Striking nurses at Robert Wood Johnson University Hospital (RWJUH) in New Brunswick, New Jersey

These remarks are so much sand in workers’ eyes. In reality, Sanders supports wealthy CEOs, as his intervention in the railroad workers’ struggle last year demonstrated. Sanders consented to an expedited procedure that guaranteed the swift passage of a law banning a railroad strike and imposing a pro-company contract on the workers. At the same time he used a procedural maneuver in order to provide himself and other “progressives” a cover for their betrayal.

One of the witnesses who Sanders invited to testify was Debbie White, president of Health Professionals and Allied Employees (HPAE), which is New Jersey’s largest nurses’ union. About 1,200 HPAE members work at Jersey Shore University Medical Center (JSUMC). Last year, more than half of the JSUMC nurses reported that they wouldn’t feel safe being treated at the facility where they work.

White herself has allowed the hospital to maintain the unsafe conditions in healthcare. She prevented the JSUMC nurses from striking in 2020, limiting their actions to brief informational pickets. She also divided the workers from nurses at Southern Ocean Medical Center who were also without a contract. Both hospitals are owned by the same company: Hackensack Meridian Health. White’s divide-and-conquer tactic enabled the company to enforce its interests and deny the nurses their basic demands, such as an adequate supply of personal protective equipment.
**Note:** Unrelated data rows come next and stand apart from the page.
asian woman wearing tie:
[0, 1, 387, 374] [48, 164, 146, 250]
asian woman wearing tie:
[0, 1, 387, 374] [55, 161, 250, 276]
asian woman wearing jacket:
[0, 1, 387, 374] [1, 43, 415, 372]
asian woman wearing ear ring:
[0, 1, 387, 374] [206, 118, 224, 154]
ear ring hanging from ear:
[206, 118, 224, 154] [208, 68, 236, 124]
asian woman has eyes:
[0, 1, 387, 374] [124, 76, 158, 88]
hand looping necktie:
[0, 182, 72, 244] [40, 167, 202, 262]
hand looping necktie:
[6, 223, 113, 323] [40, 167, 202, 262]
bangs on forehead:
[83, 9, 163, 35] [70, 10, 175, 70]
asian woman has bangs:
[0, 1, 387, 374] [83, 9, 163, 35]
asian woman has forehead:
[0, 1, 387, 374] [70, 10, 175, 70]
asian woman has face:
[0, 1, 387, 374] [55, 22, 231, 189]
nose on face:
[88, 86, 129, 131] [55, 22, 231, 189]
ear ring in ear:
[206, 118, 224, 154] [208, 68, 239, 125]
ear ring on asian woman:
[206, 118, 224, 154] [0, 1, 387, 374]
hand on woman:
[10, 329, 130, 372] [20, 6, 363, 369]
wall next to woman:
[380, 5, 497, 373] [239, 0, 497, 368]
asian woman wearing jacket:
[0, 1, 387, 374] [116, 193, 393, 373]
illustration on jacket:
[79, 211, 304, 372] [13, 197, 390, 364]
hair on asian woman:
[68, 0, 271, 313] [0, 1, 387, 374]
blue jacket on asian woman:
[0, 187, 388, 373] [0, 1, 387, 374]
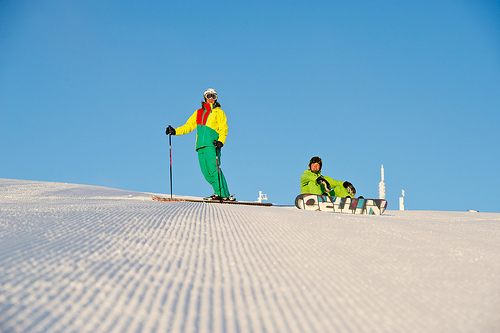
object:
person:
[173, 87, 230, 205]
The panel also included Nancy Hagans, president of National Nurses United (NNU) and the New York State Nurses Association (NYSNA). NNU collaborates closely with the Democratic Party, which is fully supporting the Israeli government as it bombs hospitals in Gaza. As president of NYSNA, Hagans betrayed more than 17,000 healthcare workers who had voted overwhelmingly to strike at 12 New York hospitals. Rather than overseeing a united struggle, she divided the nurses by hospital and prevented strikes at all but two facilities. In this way, Hagans imposed contracts that, among other things, institutionalize understaffing by allowing management to pay derisory fines.
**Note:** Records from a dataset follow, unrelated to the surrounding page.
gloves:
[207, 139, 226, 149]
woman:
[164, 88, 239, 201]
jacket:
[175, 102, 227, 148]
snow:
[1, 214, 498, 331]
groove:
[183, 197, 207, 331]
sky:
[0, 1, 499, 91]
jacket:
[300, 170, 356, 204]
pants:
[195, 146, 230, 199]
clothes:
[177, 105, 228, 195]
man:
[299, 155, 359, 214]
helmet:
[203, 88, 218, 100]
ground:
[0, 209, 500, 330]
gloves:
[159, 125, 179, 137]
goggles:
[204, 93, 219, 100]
Judy Danella, president of USW Local 4-200, completed this rogues’ gallery. Instead of providing strike pay to the RWJUH nurses, she has overseen the distribution of gift cards. Emergency assistance is available to the nurses, but “you have to show you need it,” said Danella. She herself received a salary of about $160,000 from the USW last year. Although RWJUH has two campuses besides the facility in New Brunswick, Danella has not called the nurses at those locations to join the strike. Instead, she has encouraged fruitless appeals to the Democrats and organized stunts such as a rally outside Manigan’s home.

Like that rally, the sham Senate hearing did not bring the RWJUH nurses any closer to winning their demands. These workers have been isolated for nearly three months, and their strike must be expanded if it is to succeed. Yet neither Danella, White nor Hagans called for other nurses to join the RWJUH strike. The USW is attempting to starve the nurses into submission and impose a contract acceptable to hospital management.
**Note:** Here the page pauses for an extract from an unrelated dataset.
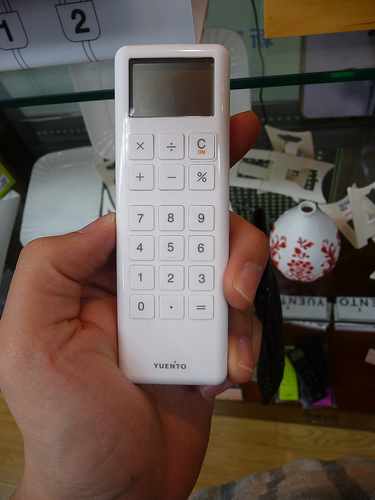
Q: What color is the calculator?
A: White.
To prevent such a betrayal, the RWJUH nurses must take the initiative away from the USW bureaucrats. The urgent task is to form a rank-and-file committee that workers themselves control. This committee must reach out not to the Democrats or Republicans, but to other nurses and healthcare workers for support. All healthcare workers, as well as workers in other industries, are facing similar attacks on their livelihoods as the ruling class seeks ever more money for war in Ukraine, the Middle East and China. The RWJUH workers will find ready allies and strengthen their hand enormously by taking control of their own struggle.